• **DATA ROWS**:
-- BEGIN --
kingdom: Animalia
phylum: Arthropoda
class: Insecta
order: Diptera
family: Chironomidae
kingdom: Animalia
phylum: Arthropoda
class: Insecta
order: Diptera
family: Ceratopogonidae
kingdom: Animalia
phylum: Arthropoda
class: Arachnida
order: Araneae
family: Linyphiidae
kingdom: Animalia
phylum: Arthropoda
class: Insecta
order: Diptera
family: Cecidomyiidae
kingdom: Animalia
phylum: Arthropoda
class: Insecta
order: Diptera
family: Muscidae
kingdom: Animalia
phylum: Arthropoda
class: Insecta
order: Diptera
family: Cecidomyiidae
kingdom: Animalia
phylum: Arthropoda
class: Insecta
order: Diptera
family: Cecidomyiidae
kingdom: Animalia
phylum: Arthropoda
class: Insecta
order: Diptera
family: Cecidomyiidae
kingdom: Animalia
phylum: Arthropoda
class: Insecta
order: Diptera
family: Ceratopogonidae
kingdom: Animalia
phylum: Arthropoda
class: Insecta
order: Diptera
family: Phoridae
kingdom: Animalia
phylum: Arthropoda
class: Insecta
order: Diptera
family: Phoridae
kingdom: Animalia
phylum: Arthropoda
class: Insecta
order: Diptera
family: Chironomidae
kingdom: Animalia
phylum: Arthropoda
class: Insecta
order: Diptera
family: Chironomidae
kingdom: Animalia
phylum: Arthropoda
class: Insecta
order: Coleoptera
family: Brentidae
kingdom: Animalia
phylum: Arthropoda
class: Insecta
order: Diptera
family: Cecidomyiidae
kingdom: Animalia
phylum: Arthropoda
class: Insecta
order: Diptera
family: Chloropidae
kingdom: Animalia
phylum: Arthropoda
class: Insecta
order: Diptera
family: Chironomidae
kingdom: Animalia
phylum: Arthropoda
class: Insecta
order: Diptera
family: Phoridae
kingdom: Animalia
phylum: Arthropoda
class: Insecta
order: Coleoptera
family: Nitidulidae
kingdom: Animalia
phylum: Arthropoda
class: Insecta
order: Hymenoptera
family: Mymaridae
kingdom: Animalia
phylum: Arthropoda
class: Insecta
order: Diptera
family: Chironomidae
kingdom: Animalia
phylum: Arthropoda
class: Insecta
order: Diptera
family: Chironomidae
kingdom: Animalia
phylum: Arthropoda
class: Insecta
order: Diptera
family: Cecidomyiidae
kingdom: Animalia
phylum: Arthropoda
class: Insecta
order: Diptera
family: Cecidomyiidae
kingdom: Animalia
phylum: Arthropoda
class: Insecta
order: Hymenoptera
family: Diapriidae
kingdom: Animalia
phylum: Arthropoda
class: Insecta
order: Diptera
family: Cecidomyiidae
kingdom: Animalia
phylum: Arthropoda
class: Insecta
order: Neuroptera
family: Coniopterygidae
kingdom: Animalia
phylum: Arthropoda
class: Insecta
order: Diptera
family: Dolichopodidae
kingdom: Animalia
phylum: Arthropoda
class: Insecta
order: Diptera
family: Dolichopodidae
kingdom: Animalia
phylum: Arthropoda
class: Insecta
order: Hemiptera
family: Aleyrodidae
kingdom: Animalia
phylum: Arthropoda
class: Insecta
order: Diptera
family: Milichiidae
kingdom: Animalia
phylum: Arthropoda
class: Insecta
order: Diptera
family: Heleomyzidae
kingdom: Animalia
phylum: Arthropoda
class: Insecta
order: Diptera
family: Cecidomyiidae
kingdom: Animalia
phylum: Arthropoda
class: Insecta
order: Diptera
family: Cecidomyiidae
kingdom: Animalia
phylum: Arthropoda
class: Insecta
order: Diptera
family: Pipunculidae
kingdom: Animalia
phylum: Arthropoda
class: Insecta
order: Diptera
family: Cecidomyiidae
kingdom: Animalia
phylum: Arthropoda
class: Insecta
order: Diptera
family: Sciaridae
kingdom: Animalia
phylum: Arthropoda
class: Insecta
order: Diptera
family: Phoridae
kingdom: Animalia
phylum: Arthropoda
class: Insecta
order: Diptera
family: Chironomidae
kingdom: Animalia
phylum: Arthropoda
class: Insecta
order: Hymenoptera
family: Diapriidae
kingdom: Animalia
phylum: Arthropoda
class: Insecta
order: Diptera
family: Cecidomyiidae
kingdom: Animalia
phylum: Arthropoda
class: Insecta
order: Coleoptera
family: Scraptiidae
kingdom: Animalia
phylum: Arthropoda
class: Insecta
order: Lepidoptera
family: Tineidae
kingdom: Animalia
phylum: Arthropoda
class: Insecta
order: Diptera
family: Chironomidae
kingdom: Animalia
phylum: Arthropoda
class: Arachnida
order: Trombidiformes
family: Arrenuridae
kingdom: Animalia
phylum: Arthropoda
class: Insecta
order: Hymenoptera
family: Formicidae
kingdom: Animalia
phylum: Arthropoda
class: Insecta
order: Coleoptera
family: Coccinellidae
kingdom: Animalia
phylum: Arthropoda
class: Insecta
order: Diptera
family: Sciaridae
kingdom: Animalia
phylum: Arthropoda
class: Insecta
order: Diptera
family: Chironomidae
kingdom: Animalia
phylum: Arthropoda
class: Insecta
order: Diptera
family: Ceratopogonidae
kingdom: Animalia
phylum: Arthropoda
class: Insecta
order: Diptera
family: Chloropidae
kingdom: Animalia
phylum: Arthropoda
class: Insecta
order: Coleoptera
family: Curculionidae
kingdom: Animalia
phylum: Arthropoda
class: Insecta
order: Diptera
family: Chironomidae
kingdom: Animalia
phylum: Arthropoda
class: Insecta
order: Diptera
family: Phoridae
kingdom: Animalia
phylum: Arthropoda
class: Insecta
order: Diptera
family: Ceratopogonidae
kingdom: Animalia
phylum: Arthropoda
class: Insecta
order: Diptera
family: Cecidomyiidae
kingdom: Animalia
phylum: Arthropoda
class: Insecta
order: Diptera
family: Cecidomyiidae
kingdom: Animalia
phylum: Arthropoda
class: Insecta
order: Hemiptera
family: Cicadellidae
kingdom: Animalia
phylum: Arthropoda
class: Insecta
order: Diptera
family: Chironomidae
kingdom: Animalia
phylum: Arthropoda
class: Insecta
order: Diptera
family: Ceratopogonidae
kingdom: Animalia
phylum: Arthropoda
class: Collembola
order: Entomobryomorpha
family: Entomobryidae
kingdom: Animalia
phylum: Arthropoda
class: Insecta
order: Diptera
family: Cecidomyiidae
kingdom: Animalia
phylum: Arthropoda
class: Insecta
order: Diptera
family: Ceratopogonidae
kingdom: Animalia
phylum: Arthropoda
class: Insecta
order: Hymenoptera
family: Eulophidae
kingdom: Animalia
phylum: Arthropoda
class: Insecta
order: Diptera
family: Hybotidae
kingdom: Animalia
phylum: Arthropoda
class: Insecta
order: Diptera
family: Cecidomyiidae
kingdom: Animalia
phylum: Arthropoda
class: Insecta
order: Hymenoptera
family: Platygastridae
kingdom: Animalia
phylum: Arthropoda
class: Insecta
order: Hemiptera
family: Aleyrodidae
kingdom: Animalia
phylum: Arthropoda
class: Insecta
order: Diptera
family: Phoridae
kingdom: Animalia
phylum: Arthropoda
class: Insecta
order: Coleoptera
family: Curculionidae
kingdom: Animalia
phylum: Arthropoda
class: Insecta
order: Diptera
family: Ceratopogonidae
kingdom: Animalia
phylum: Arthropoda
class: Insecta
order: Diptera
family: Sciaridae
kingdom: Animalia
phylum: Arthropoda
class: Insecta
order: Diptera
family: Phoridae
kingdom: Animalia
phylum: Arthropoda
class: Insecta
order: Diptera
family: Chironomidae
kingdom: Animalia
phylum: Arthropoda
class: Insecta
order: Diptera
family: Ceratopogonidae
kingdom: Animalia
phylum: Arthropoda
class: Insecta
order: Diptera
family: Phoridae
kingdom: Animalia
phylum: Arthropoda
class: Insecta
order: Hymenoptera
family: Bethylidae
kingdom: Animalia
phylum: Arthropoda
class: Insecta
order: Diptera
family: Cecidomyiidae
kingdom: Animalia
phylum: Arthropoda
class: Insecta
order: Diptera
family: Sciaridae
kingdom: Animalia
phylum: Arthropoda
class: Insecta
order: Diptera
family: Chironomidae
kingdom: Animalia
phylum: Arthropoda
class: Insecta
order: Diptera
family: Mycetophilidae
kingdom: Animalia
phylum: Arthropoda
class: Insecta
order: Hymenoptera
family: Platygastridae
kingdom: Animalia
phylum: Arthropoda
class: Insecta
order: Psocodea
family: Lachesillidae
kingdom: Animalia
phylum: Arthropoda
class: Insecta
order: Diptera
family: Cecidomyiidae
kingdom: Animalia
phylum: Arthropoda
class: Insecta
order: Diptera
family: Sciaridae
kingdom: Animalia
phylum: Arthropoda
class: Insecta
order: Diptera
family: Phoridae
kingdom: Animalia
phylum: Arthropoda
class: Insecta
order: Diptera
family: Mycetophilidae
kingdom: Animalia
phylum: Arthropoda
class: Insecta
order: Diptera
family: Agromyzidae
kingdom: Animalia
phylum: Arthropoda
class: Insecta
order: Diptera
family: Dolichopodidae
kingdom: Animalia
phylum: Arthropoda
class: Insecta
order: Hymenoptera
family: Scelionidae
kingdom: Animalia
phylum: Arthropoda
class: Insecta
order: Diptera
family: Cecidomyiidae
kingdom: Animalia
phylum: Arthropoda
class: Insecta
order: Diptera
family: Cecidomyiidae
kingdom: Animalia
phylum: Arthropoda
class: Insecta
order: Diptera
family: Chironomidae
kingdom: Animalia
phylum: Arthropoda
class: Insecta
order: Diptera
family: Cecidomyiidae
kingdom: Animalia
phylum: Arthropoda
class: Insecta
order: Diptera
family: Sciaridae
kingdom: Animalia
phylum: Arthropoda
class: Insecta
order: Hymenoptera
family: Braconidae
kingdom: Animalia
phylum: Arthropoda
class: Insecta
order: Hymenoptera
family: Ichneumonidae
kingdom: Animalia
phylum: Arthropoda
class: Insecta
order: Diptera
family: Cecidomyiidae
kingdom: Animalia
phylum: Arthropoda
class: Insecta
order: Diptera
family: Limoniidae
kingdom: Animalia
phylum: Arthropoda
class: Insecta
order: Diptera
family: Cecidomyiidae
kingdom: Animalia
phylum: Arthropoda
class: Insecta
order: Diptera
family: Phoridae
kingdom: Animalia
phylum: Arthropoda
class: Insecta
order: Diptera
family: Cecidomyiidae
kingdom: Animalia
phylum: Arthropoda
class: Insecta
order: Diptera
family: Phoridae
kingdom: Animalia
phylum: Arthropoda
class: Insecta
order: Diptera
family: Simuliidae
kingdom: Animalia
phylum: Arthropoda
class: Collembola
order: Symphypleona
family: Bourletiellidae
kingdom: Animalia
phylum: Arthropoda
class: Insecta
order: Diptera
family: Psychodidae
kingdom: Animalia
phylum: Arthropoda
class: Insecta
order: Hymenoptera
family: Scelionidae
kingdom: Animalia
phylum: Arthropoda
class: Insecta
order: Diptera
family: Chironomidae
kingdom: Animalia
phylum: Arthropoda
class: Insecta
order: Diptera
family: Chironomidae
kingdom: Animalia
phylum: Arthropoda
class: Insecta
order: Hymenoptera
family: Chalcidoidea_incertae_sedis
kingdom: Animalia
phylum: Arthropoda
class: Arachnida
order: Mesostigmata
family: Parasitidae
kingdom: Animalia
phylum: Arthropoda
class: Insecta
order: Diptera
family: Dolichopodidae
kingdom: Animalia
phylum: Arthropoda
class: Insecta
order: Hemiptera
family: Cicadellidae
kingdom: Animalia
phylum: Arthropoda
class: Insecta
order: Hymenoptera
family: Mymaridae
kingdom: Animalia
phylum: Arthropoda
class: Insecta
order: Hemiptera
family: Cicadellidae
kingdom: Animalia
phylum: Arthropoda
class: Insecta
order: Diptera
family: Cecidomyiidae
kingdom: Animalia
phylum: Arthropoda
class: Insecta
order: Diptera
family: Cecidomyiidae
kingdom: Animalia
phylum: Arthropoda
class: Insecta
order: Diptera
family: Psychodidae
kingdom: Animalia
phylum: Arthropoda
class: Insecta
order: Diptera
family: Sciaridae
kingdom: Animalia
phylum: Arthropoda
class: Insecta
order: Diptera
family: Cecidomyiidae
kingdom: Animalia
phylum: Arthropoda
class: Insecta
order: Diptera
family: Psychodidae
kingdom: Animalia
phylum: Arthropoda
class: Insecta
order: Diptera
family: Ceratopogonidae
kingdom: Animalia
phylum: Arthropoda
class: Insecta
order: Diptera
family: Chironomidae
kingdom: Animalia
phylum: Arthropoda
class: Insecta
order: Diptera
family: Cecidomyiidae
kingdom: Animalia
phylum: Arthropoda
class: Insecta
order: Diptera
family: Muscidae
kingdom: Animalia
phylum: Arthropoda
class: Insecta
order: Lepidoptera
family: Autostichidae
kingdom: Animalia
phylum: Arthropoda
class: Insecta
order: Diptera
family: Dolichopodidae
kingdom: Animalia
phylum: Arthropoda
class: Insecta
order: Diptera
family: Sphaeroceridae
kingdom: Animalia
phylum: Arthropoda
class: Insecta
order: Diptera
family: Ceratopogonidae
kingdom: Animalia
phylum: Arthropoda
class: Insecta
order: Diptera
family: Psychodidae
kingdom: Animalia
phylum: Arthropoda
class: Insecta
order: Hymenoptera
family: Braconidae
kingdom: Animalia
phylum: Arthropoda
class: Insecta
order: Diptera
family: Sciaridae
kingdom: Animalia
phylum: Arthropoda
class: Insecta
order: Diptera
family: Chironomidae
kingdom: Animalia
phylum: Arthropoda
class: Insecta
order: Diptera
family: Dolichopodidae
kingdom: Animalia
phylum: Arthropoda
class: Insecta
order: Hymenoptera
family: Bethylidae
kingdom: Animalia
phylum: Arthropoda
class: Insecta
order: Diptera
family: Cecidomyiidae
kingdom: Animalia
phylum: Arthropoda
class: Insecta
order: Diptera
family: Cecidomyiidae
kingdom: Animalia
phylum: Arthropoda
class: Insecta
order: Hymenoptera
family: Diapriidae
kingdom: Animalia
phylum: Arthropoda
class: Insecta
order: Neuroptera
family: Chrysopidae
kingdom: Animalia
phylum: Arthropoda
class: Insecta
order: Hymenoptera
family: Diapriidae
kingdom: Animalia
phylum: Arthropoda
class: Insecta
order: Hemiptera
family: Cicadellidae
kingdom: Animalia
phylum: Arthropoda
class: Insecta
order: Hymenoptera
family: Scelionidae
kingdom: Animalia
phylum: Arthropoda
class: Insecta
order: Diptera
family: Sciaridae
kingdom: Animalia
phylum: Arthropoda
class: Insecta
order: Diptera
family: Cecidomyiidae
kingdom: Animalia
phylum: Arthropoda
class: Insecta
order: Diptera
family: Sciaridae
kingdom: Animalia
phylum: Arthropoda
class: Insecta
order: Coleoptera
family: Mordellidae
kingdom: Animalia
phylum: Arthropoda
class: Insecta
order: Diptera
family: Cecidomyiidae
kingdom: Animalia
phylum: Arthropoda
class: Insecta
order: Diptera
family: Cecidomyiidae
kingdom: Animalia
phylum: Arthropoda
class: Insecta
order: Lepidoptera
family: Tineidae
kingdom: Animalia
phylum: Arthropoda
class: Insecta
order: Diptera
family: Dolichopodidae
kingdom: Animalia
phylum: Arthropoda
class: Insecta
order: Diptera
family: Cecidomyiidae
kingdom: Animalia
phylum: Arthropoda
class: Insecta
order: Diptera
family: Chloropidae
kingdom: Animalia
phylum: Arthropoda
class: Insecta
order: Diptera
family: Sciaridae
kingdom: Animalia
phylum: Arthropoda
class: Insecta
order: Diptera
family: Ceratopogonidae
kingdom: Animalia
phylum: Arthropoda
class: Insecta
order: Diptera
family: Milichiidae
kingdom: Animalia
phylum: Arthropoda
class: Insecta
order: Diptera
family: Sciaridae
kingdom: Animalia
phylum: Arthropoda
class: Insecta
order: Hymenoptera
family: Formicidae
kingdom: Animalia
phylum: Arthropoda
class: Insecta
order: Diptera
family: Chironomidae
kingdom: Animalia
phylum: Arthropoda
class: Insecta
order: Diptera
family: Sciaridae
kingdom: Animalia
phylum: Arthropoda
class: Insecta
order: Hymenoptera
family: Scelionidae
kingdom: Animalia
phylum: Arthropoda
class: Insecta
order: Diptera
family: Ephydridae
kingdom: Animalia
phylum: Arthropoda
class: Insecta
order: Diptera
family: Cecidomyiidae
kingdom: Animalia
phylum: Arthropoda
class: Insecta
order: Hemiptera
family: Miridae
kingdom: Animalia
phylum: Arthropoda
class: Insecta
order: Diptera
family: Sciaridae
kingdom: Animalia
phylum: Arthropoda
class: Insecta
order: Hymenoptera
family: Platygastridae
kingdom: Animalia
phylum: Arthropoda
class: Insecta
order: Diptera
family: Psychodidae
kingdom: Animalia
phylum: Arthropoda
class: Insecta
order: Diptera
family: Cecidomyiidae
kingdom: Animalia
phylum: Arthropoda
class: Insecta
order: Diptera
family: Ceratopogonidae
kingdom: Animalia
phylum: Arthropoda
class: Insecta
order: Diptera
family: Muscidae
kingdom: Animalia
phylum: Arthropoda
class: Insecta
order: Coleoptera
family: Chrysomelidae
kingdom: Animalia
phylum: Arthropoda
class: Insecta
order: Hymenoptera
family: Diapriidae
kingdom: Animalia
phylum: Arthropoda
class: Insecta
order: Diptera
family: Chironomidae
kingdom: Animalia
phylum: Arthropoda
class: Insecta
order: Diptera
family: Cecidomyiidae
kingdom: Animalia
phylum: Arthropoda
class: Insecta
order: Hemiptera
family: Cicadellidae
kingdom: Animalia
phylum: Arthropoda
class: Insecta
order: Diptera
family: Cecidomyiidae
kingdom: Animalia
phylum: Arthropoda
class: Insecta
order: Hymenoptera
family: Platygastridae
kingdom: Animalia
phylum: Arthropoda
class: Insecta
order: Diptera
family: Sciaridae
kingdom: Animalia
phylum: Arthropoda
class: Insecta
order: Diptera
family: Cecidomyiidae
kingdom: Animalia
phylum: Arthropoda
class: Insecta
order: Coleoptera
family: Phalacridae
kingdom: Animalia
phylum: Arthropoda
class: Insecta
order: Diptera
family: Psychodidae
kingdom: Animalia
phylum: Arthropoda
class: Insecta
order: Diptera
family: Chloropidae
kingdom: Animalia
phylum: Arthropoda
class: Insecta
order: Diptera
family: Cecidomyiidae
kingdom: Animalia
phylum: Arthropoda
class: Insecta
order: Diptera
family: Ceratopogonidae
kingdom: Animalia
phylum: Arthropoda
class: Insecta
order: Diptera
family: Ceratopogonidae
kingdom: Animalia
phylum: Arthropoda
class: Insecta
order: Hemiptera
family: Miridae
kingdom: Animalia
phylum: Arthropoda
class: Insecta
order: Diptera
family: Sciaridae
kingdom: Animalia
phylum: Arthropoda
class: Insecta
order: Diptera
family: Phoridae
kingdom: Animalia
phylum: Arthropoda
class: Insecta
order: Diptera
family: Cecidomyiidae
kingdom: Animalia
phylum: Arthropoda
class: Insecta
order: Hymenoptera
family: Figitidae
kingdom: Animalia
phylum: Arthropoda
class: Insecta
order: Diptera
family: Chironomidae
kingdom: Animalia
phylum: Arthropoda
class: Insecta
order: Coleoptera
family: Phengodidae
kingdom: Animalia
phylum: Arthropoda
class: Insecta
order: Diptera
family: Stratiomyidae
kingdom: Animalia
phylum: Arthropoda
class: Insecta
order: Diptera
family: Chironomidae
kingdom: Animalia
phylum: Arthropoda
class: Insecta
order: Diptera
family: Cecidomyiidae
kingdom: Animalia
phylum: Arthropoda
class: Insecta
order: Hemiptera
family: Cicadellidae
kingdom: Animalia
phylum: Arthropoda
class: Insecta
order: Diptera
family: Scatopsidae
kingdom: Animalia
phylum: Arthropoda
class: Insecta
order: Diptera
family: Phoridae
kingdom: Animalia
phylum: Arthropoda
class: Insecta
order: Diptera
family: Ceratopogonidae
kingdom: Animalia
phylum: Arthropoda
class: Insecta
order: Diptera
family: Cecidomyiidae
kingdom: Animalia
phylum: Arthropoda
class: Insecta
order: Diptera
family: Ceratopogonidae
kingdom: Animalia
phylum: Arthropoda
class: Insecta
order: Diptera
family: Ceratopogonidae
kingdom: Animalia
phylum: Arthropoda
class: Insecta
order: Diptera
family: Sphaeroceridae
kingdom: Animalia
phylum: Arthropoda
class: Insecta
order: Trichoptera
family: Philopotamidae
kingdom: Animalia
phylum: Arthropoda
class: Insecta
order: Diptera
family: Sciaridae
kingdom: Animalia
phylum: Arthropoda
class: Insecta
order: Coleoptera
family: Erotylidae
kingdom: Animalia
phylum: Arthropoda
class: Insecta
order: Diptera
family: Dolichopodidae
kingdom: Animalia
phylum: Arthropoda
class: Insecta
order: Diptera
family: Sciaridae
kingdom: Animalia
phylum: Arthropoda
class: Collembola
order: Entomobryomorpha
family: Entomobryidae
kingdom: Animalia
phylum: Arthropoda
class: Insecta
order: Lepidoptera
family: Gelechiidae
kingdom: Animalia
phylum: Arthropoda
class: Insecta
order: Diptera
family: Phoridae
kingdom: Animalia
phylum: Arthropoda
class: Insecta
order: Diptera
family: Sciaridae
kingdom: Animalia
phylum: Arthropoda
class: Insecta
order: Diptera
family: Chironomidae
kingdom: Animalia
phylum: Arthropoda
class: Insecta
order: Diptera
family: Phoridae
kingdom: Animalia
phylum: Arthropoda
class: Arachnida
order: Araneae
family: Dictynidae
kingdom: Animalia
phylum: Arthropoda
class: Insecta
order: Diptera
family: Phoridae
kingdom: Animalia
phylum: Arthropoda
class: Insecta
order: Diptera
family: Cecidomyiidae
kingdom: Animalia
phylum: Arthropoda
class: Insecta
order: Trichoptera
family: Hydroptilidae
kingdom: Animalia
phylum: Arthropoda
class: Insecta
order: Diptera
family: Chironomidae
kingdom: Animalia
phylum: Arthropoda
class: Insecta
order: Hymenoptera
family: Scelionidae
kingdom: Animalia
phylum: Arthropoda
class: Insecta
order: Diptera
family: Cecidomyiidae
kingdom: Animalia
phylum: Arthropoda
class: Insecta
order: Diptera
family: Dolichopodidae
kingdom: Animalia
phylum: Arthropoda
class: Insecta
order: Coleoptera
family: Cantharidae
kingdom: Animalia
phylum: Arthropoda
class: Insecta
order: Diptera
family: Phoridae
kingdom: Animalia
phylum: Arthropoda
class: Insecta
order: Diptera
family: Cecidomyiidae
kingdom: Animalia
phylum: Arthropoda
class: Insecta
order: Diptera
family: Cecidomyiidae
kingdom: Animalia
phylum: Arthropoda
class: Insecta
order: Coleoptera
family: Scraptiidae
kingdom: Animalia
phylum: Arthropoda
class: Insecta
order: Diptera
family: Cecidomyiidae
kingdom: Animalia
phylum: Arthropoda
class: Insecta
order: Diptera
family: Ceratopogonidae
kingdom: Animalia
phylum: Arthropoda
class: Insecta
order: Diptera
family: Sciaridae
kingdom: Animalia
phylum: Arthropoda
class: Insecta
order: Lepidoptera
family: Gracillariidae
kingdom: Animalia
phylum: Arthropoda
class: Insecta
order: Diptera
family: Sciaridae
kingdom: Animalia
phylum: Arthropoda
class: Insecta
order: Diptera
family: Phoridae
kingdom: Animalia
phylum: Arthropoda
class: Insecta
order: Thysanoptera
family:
-- END --
• **YOUR GOAL**:
Render everything from the start of the records down to and including the line containing "family: Linyphiidae" as a Markdown table with the columns Row and Entry, numbering each row and omitting any blank lines.

• **COMPLETED EXERCISE**:
| Row | Entry |
|---|---|
| 1 | kingdom: Animalia |
| 2 | phylum: Arthropoda |
| 3 | class: Insecta |
| 4 | order: Diptera |
| 5 | family: Chironomidae |
| 6 | kingdom: Animalia |
| 7 | phylum: Arthropoda |
| 8 | class: Insecta |
| 9 | order: Diptera |
| 10 | family: Ceratopogonidae |
| 11 | kingdom: Animalia |
| 12 | phylum: Arthropoda |
| 13 | class: Arachnida |
| 14 | order: Araneae |
| 15 | family: Linyphiidae |